New Panama Locks
01 September 2016 | Yansalardup, San Blas Islands
Becky/84 degrees, cloudy
The photo above was taken by Roger (our taxi friend) while crossing the new locks to get to our boat in Shelter Bay Marina. The ship in the distance is in the second lock. Roger was telling us the new locks don't have mules. In the old locks, mules have lines attached to them from the ship. This helps control the ship in the lock. The new lock has already had a ship damage it.
Below is some information a cruiser posted:
PANAMA CITY -- A 984-foot Chinese container ship cleared the new massive locks of the Panama Canal on Sunday, becoming the first to officially pass through the expanded canal and sparking a new dawn for Panama and global shipping.
As it entered the canal earlier Sunday, brass bands played nonstop as onlookers - from Panama, Colombia, Venezuela and a host of other countries - waved flags and danced.

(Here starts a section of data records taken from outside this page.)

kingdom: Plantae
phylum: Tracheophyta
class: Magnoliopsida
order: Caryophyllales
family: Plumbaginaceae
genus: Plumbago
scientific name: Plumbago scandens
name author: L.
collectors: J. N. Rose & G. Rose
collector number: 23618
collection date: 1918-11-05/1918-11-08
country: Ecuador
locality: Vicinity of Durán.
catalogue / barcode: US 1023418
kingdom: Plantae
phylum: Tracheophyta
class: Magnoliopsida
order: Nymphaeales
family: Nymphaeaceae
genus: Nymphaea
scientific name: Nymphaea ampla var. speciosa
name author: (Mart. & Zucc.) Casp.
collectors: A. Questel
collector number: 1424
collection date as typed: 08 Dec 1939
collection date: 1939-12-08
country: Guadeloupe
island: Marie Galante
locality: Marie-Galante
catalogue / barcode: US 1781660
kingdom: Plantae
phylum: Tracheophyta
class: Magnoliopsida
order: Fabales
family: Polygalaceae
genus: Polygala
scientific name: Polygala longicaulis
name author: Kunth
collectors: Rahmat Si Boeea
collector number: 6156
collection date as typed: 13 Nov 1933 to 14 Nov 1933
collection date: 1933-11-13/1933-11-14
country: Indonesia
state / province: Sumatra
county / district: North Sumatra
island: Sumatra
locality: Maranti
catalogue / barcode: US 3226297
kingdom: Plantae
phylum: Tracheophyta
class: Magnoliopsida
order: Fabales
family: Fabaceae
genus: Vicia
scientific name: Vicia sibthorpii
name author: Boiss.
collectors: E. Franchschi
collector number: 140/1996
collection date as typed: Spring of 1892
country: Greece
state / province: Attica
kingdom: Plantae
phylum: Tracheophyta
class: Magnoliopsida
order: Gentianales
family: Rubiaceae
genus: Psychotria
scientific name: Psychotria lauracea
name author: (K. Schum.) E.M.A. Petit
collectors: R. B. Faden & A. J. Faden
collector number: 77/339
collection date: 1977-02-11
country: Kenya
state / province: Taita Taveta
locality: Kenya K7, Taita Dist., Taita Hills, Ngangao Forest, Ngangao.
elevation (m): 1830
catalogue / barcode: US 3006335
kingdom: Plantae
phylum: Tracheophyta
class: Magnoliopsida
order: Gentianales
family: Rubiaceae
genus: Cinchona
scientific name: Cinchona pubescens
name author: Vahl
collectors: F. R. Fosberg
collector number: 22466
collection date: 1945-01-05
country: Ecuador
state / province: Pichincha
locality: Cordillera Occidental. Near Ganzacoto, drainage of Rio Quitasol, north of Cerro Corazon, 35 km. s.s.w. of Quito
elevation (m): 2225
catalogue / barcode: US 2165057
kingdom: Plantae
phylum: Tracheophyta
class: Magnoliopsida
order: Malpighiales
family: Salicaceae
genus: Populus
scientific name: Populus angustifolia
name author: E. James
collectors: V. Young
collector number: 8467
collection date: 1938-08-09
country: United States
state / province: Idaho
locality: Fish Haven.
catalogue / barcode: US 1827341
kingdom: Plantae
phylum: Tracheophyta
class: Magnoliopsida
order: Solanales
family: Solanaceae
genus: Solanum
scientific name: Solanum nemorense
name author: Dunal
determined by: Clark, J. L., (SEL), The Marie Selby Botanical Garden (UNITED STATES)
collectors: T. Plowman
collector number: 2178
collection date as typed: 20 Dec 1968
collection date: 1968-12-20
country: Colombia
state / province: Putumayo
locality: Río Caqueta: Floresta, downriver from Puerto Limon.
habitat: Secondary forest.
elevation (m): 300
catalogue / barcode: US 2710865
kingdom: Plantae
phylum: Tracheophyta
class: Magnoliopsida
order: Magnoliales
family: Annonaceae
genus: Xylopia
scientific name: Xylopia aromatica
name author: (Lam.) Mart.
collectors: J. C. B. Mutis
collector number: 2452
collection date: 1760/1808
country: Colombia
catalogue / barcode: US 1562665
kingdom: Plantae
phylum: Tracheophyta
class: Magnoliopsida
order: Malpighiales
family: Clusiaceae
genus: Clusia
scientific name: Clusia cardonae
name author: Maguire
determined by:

The $5.4 billion effort to expand the 102-year-old canal took nearly 10 years and the sweat from 40,000 workers to complete. The new set of locks now allows ships carrying up to 14,000 containers, known as neo-Panamax ships, to cut a quicker path between the Atlantic and Pacific oceans. U.S. ports have been investing billions of dollars to expand their facilities in a race to accommodate the mega ships.
Panama marked the long-awaited opening with a weekend party hosted by Panamanian President Juan Carlos Varela that includes at least 70 country leaders, members of the U.S. Congress and Jill Biden, wife of Vice President Biden.
John Feeley, the U.S. ambassador to Panama, lauded Panama for its "wonder of engineering."
"This is a grand accomplishment for the people of Panama," he said. "This expansion will reconfigure, permanently, the map of the global shipping industry."